Besides e-commerce, digital integration also allows the realization of fully digital public services and processes towards the construction of a true e-government in the region. The e-government enables faster transactions, ensures greater reliability and prevents fraud. In this sense, in 2004 the Indira System (Customs Records Information Exchange) was implemented, in line with the current stage of customs union in Mercosur. The system is provided by the Brazilian Federal Data Processing Service (Serpro). It interconnects the member states’ customs management systems to allow the timely consultation on import and export information and documentation that support the dispatching procedures. A step forward would be the interconnection of customs and migration supervision platforms. This could enable, for example, the so-called Integrated Customs of Mercosur, a constant demand from tax inspectors to speed up the release process of cargo and people flows.

Regarding the movement of people, there is an ongoing process to implement a common vehicle license plate of Mercosur, which will reach a fleet of more than 110 million vehicles in Brazil, Uruguay, Paraguay, Argentina, and Venezuela. The new license plate has several security features in order to facilitate the electronic supervision of vehicles in highways, hinder the cloning of plates and enable a more accurate control of private cars and the transportation of cargo and passengers. The future integration and communication of this system will facilitate access to information on ownership, model, manufacture and vehicle type, along with information about robberies and thefts. A potential application of the solution lies, for instance, in cross-boundaries police cooperation to investigate cases of stolen vehicles which trespass the Brazilian border into illegal dismantling in Paraguay. In this sense, the solution can also contribute to the functioning of the already existing Mercosur’s Security Information Exchange System (Sisme), through which data on criminals, car thefts, missing persons, among others, are shared. Implemented in 2005, Sisme is responsible for the security dimension of regional integration, particularly the fight against organized crime, cross-border crime, smuggling and intra-bloc crime in general. Currently, there is a negotiation process to expand its scope to community policing issues, cybercrime, environmental policing and drug trafficking.
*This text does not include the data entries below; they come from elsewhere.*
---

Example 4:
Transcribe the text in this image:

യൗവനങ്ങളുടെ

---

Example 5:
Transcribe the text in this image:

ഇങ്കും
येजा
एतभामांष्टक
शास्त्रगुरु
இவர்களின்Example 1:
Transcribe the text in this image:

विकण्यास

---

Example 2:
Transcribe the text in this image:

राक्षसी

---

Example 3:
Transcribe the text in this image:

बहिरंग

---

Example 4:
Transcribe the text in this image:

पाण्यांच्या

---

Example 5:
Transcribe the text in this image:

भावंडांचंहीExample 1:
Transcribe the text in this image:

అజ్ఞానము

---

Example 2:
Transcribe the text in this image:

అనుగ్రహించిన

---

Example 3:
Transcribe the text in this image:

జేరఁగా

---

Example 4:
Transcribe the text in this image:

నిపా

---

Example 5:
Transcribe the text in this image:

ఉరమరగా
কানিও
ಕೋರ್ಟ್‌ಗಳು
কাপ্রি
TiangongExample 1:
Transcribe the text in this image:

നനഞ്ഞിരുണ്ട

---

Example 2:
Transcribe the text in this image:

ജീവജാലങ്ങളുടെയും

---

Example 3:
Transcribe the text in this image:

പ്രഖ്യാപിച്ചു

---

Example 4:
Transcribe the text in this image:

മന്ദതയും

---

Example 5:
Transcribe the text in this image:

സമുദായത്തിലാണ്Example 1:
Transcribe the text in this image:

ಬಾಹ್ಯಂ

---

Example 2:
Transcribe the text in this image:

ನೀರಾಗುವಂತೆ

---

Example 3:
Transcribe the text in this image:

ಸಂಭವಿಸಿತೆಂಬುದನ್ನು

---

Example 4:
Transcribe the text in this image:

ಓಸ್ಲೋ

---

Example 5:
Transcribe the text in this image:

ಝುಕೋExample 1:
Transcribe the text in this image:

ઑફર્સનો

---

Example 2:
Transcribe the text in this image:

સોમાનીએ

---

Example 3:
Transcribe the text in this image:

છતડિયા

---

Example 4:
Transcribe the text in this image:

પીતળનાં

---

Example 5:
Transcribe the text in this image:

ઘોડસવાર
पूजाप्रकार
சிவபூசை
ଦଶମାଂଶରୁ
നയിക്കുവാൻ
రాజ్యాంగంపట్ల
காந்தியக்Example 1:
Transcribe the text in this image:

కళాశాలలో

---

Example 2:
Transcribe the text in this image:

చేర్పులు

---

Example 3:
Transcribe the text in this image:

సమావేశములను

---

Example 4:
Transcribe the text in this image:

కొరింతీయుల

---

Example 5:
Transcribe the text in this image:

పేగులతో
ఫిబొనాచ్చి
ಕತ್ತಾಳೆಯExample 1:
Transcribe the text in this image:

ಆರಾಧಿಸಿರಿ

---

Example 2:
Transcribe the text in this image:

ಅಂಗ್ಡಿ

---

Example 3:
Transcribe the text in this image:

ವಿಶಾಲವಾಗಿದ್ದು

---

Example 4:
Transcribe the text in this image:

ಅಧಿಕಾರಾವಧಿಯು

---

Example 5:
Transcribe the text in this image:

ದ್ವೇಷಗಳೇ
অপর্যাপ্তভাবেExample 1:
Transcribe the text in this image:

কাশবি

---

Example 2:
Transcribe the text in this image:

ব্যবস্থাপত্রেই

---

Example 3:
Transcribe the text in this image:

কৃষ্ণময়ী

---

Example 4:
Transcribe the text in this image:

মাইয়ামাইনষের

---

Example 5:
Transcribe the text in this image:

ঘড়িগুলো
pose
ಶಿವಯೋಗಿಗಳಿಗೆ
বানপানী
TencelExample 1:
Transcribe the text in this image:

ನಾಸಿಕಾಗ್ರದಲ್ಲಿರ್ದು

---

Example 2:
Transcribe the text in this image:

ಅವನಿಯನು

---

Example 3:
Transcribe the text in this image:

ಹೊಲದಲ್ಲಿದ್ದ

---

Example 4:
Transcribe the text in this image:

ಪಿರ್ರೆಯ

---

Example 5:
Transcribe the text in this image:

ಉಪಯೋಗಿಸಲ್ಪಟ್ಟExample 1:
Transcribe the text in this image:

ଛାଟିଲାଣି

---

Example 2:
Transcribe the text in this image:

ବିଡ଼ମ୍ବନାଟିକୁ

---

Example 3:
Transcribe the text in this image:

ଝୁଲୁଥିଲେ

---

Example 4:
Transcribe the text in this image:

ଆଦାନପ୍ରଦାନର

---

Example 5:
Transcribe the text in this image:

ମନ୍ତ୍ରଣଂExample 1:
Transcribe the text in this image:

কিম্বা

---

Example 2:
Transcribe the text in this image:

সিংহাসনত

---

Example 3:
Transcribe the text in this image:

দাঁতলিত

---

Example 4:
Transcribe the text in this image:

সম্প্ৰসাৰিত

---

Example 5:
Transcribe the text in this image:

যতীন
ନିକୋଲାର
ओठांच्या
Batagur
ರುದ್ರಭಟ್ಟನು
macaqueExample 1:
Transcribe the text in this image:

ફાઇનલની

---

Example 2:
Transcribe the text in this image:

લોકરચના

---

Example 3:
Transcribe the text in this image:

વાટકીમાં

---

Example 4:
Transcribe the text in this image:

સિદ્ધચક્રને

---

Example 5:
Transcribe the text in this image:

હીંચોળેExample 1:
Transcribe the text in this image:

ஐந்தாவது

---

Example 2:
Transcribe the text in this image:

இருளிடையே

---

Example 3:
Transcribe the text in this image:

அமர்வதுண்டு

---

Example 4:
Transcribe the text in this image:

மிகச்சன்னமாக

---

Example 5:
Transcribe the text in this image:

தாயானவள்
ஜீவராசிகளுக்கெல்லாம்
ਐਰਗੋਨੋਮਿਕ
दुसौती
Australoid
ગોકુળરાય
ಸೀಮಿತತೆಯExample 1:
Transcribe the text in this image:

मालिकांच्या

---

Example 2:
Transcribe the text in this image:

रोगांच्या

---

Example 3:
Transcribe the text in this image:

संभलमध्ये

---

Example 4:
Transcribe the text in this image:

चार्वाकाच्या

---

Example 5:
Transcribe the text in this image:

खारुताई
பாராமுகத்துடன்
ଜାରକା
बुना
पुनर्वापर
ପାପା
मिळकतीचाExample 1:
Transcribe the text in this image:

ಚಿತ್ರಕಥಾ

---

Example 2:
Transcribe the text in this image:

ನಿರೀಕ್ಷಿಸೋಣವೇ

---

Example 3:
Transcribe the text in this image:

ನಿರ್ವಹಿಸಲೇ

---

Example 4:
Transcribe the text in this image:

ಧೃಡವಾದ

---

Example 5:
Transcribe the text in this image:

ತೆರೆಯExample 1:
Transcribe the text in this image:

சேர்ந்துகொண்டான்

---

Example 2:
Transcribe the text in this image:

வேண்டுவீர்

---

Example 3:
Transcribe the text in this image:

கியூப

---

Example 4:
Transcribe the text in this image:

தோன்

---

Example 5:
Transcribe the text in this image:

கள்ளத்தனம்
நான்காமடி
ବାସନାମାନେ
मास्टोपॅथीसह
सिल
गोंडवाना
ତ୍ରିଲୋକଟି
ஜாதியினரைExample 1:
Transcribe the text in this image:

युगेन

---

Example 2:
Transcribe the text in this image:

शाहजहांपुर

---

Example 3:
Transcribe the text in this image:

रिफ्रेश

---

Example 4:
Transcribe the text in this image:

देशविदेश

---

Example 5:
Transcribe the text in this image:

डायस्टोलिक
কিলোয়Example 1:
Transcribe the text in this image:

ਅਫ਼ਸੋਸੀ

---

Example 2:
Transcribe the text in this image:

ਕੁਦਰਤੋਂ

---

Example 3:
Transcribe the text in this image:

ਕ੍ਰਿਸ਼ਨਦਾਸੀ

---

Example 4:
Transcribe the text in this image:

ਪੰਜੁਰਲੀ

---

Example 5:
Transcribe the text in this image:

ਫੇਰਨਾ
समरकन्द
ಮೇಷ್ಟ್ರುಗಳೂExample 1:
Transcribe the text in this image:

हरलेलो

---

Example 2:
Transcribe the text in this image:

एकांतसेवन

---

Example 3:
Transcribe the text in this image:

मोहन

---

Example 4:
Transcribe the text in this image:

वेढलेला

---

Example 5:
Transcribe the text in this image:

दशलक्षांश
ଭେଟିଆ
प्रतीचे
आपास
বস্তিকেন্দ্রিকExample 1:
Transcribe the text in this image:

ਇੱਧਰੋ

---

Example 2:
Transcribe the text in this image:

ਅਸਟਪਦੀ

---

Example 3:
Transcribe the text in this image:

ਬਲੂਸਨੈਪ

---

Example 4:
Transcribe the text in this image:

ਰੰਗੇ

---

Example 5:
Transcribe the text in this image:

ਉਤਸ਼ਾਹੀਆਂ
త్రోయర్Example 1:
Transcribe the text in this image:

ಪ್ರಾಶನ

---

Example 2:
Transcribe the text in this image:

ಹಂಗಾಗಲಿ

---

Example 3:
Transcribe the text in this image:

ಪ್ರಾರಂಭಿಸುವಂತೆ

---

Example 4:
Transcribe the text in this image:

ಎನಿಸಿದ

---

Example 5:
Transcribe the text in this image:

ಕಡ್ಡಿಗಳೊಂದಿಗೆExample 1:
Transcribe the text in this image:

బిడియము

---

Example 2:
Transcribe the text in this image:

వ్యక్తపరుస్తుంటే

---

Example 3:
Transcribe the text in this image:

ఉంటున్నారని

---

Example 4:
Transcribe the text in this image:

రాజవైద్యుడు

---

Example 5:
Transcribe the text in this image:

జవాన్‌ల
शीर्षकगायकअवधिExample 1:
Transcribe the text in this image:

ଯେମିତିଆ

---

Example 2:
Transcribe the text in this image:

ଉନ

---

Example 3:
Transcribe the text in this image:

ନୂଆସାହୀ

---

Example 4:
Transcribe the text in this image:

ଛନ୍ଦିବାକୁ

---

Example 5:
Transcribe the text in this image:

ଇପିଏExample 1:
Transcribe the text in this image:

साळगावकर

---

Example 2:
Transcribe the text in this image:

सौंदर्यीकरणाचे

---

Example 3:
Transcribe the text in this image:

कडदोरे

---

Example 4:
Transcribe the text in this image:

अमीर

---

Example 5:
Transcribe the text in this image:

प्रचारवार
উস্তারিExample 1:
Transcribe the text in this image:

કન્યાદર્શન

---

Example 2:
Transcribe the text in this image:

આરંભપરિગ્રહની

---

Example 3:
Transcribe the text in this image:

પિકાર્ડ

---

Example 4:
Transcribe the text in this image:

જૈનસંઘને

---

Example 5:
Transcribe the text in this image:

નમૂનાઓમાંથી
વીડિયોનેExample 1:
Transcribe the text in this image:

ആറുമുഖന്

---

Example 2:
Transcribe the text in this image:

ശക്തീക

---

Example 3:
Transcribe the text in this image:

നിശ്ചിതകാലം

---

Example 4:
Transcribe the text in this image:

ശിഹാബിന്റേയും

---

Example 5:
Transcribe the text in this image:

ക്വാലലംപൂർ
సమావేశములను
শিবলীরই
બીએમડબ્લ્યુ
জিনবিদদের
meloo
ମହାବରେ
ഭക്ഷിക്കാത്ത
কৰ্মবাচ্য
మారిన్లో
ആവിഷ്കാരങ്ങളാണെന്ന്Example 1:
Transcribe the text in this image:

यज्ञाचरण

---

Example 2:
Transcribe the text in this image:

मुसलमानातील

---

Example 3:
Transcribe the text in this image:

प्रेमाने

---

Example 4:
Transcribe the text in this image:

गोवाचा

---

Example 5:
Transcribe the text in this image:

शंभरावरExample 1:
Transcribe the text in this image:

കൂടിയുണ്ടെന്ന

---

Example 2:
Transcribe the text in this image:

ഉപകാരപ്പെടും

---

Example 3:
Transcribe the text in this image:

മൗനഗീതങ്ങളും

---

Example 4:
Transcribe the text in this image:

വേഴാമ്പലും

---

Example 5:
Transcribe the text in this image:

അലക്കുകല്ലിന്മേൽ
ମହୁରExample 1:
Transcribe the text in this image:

Despite these initiatives, however, electronic governments of the member states require further development. According to the e-Government Development Index[1], countries in the region still have a poor telecommunication infrastructure, especially due to a low penetration of broadband Internet (wireline and wireless). Except for Uruguay and Argentina, they rate poorly in terms of education indicators (human capital), and most of their electronic services have a low level of maturity. This situation undoubtedly imposes barriers to the achievement of a better communication and interaction between governments, society and companies in Mercosur. The aforementioned absence of a security and data protection institutional framework worsens these difficulties.

In the light of the above considerations, digital integration must be seen as critical to reducing transaction and communication costs between the Mercosur countries and as instrumental for the fulfillment of the Southern Common Market’s goals — either in its business scope or in relation to population mobility and security. The adoption of security and data protection regulatory frameworks and the implementation of harmonic measures for expanding the penetration of ICT infrastructure in the region are also essential. Without a special attention devoted to these subjects, the desired flow of goods, services, capital and people will be constantly hampered by departmentalized and rigid bureaucratic processes which are not consistent with the network reality of the Digital Age.

[1] This index is published biannually by the United Nations Public Administration Network (UNPAN) in the Global E-Government Survey. It evaluates comparatively countries in three main areas: electronic services, telecommunication infrastructure and human capital.